1. Field of Invention
This invention relates to garden hoes, especially to hoes for use in facilitating scything, chipping, and cutting as well as hoeing in the popular sense during hand cultivation of soil thereof, and for performing a wide variety of other functions relative thereto.
2. Description of Prior Art
Many, if not most, users of the hoe are susceptible to the standard chop function of a straight thin blade to cultivate, cut weeds, and to aerate soil around vegetables and many other plants.
Heretofore a wide variety of garden hoes have been implemented for the purpose of hoeing, primarily in nurseries, weeding, gardening, and a serrated type for slide hoeing....
One such tool is a flat piece of metal sharpened on one edge and with the upper corners clipped, plus means to attach to a handle. It is more or less straight up and down and smaller, and used for cultivation in nurseries.

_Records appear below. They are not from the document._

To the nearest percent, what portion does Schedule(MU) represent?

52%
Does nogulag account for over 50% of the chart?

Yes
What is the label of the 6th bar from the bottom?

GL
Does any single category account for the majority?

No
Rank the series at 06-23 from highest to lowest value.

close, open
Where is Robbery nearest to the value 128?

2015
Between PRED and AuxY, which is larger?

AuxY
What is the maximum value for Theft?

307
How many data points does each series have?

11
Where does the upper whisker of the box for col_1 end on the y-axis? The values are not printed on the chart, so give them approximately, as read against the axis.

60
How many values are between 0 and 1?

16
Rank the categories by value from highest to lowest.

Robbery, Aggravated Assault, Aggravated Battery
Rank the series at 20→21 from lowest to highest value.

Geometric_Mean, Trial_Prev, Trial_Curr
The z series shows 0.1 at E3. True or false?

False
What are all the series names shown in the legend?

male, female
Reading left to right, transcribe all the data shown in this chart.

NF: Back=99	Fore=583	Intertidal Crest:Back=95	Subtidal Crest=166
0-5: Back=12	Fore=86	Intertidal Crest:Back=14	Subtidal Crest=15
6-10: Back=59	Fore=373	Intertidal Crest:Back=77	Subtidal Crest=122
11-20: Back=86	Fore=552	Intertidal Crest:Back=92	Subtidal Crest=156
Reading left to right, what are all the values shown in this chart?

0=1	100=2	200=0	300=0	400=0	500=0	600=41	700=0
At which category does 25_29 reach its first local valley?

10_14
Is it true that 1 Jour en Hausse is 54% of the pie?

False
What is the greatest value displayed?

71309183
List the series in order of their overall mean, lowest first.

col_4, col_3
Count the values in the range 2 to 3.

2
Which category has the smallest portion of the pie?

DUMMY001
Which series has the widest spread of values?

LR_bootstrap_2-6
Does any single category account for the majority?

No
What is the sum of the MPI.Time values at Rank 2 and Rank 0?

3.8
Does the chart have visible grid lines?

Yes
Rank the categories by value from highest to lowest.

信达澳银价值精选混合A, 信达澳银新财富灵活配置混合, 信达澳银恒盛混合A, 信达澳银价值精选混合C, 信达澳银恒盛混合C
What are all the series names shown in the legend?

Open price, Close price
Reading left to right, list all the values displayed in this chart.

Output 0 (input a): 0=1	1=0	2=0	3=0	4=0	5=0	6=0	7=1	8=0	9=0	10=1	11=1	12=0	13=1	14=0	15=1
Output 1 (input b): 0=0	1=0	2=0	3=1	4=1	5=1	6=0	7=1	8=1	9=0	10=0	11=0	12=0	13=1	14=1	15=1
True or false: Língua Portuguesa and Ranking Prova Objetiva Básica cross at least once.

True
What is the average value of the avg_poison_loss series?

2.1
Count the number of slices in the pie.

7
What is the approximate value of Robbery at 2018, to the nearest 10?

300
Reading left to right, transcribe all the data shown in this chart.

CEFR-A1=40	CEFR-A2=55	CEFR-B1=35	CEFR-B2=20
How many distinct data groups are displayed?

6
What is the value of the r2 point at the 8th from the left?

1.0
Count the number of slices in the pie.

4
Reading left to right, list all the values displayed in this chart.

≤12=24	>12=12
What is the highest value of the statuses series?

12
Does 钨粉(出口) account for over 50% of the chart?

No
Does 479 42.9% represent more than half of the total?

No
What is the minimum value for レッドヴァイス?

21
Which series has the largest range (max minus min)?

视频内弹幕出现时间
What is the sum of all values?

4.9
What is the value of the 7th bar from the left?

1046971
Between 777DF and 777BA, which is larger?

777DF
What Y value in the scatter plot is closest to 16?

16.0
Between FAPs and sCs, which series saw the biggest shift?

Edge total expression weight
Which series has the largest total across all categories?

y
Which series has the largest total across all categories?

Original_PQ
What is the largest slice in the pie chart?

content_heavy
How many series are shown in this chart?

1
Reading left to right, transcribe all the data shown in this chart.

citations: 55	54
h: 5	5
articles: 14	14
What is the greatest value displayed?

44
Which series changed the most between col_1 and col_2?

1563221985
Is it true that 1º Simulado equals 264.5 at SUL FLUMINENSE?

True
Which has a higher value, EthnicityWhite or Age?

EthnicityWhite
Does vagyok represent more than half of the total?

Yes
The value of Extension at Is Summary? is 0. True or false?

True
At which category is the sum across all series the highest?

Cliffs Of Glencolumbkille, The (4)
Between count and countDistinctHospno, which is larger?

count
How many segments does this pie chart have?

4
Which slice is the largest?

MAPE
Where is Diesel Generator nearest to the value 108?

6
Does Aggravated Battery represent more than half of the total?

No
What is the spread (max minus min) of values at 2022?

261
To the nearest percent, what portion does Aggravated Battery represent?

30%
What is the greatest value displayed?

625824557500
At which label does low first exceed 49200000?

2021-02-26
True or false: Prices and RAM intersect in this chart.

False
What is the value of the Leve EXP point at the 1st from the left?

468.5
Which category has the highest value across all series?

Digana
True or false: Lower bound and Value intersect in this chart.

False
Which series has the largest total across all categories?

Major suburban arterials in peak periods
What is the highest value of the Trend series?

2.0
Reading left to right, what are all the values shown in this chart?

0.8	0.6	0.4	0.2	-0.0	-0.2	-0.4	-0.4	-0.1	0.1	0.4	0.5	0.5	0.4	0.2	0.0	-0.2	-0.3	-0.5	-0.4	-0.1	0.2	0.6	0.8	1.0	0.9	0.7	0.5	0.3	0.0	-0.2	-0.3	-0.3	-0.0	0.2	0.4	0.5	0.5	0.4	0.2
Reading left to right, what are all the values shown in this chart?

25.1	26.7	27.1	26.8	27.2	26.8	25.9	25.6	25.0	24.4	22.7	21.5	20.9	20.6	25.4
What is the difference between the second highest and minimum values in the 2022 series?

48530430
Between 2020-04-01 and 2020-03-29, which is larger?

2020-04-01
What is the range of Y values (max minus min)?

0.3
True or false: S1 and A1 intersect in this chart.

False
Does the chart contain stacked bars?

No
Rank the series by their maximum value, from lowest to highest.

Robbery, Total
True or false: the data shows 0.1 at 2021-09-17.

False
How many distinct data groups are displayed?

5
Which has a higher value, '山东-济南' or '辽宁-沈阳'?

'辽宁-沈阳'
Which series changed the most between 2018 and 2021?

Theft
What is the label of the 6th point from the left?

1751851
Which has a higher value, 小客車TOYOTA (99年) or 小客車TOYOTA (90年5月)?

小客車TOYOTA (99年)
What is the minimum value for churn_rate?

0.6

Another type of hoeing tool is a narrow stip of metal with a sharpened edge on the bottom and prongs protuding from the top portion. This type is used for weeding.
Still another type of hoe consists of a flat piece of metal with the bottom edge sharpened. The top portion is rounded off and contains means to attach to a handle. This type is used for gardening.
And another hoe type is much the same as the prior one except that its sharpened bottom edge is serrated. This serves two purposes in its use: (a) acts as a self sharpening device; and (b) facilitates hoeing in a slicing motion along the ground in a parallel motion.
None of these perform to the complete satisfaction of the user in that certain plants are impervious to the stroke of an edge on a flat piece of metal. Most users, therefore, would find it desirable to have a tool which could facilitate the cutting and removal of large fibrous weeds, small bushes and other resistant growth with the same tool that removes the more tender aspects of garden trash.